De son côté Alice Toklas n'est pas mieux traitée : s'il la crédite d' »une voix très agréable », elle est « petite, très brune, avec des cheveux coiffés à la Jeanne d'Arc et un nez très crochu ». Sa spécialité était d'entretenir la conversation avec les épouses, Gertrude se chargeant de celle avec les hommes : « Les épouses, comme ma femme et moi le comprîmes bientôt, n'étaient que tolérées ».
Gertrude a pour elle-même des ambitions d'écrivain et se permet de donner des conseils au jeune Ernest qui n'en a cure : « C'était ma propre affaire et je préférais de beaucoup écouter ». Elle jalouse ceux qui avaient du succès, ainsi James Joyce : « Quiconque mentionnait deux fois Joyce devant elle se voyait banni ». Elle prend parfois prétexte de peccadilles pour écarter ceux dont elle pense qu'ils lui font de l'ombre. Ainsi d'Ezra Pound qui a le malheur de casser une petite chaise fragile sur laquelle il s'est assis un peu trop brusquement. Scott Fitzgerald seul échappera à ses foudres.
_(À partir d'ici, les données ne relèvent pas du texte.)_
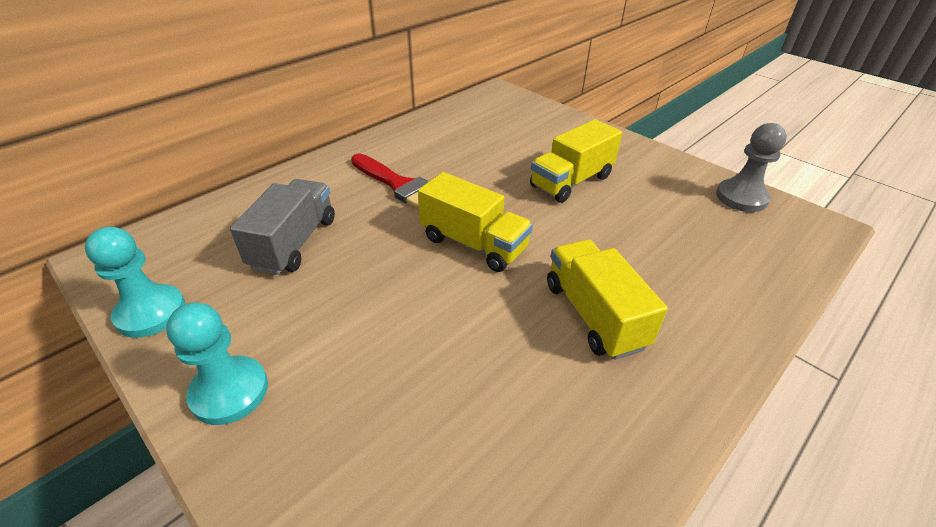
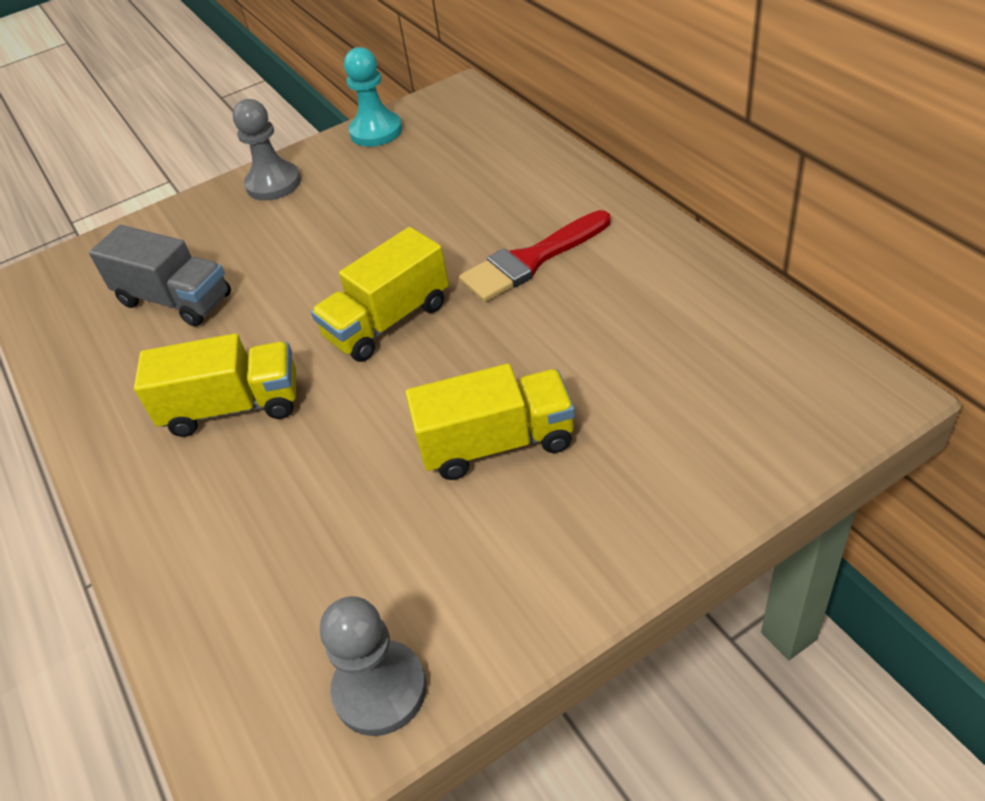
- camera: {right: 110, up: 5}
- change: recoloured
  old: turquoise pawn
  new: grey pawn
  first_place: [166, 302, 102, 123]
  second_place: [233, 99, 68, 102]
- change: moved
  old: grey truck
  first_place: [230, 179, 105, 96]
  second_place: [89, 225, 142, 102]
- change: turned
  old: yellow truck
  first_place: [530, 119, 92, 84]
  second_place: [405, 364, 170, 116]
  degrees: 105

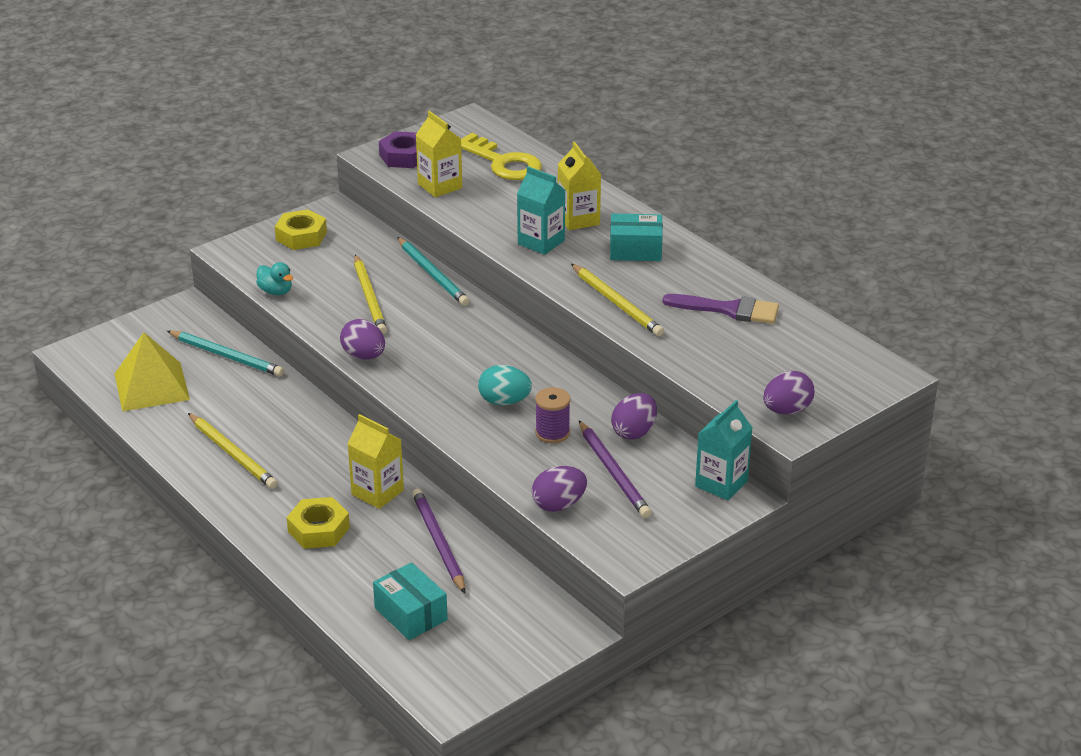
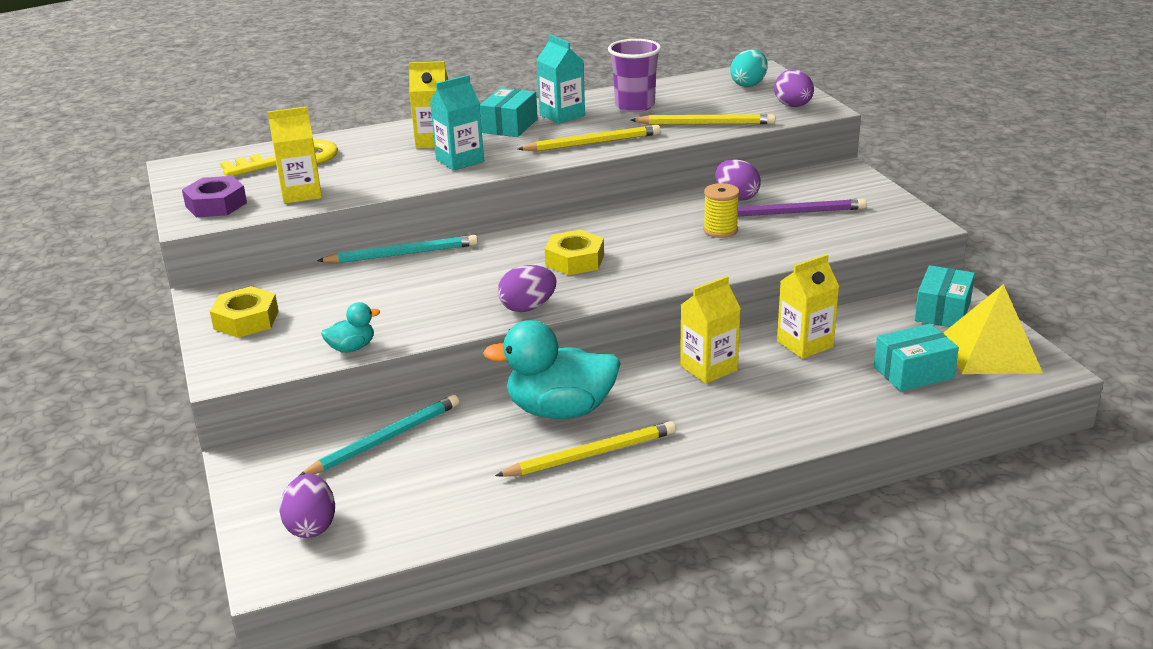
- camera: {right: -70, up: -5}
- change: moved
  old: yellow pyramid
  first_place: [115, 332, 75, 80]
  second_place: [944, 284, 99, 90]
- change: moved
  old: yellow nut
  first_place: [287, 497, 63, 52]
  second_place: [545, 230, 59, 45]
- change: moved
  old: yellow pencil
  first_place: [354, 255, 33, 79]
  second_place: [631, 114, 144, 11]
- change: replaced
  old: purple pencil
  new: yellow carton
  first_place: [412, 489, 54, 105]
  second_place: [777, 254, 62, 105]
- change: moved
  old: turquoise egg
  first_place: [478, 365, 54, 40]
  second_place: [730, 49, 38, 38]
- change: moved
  old: purple egg
  first_place: [532, 466, 55, 46]
  second_place: [280, 474, 55, 64]
- change: recoloured
  old: purple spool
  new: yellow spool
  first_place: [535, 387, 36, 56]
  second_place: [703, 183, 36, 55]
- change: replaced
  old: purple brush
  new: purple cup
  first_place: [663, 294, 116, 30]
  second_place: [608, 39, 53, 73]
- change: moved
  old: turquoise carton
  first_place: [695, 400, 58, 100]
  second_place: [537, 35, 48, 89]
- change: added
  new: turquoise duck
  second_place: [483, 320, 138, 99]
- change: added
  new: turquoise box
  second_place: [914, 265, 61, 62]

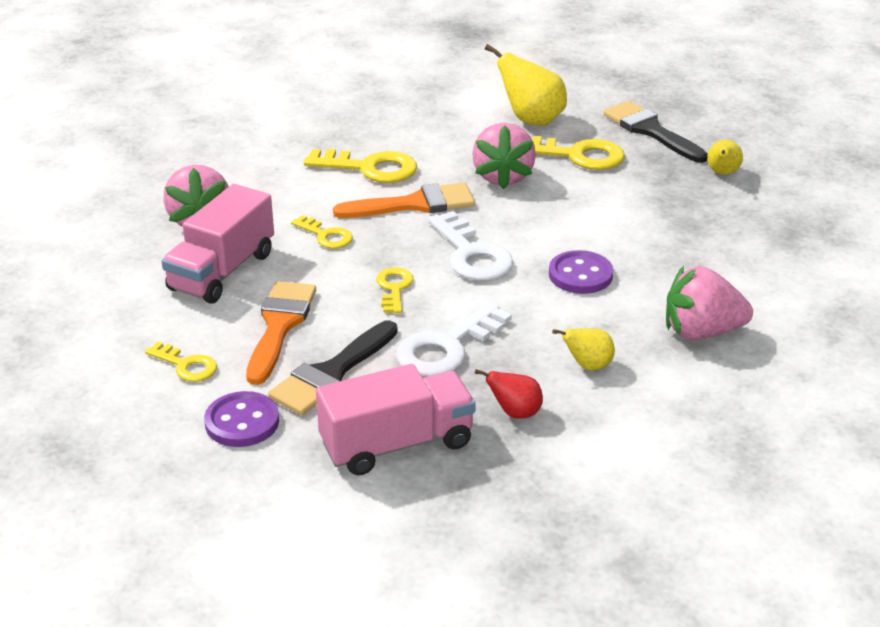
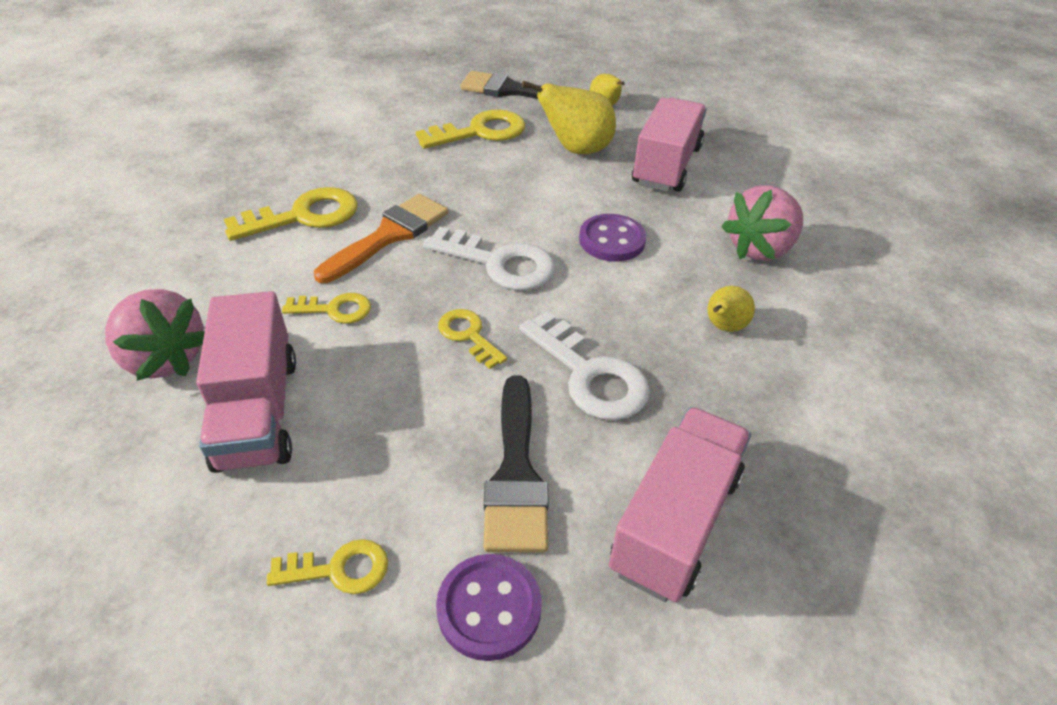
- camera: {right: -40, up: 10}
- change: removed
  old: orange brush
  first_place: [246, 281, 70, 104]
- change: turned
  old: white key
  first_place: [396, 302, 116, 74]
  second_place: [519, 311, 131, 110]
  degrees: -45
- change: removed
  old: pink strawberry
  first_place: [472, 123, 64, 66]
- change: removed
  old: red pear
  first_place: [475, 369, 68, 50]
- change: moved
  old: yellow pear
  first_place: [485, 44, 82, 82]
  second_place: [522, 81, 94, 73]
- change: added
  new: pink truck
  second_place: [632, 98, 75, 94]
En fait elle est insupportable et ses caprices lassent rapidement ses amis : « Elle cherchait querelle à presque tous ceux d'entre nous qui l'avaient aimée, excepté Juan Gris avec qui elle ne pouvait se disputer parce qu'il était mort. Finalement elle se brouilla même avec ses nouvelles relations ». Hemingway ne fait pas exception, il prend ses distances et, même si « à la fin tout le monde ou presque se réconcilia, afin de ne pas paraître collet monté », il ajoute : « Mais je ne pus jamais redevenir vraiment son ami, ni par le cœur ni par l'esprit ».
C'est sur ce constat quelque peu amer qu'il conclut sur ses relations compliquées avec Gertrude Stein, non sans succomber à la tentation d'une dernière rosserie : « Elle se mit à ressembler à un empereur romain, et tant mieux pour ceux qui aimaient les femmes ressemblant à un empereur romain ».
JPD
Plaque apposée sur le 27, rue de Fleurus, photo JPD
(1) On consultera utilement l'article de Édouard Vincent, La rue de Fleurus, haut lieu de l'art, paru dans le bulletin Nouvelle série N° 3 – Année 1975-1976.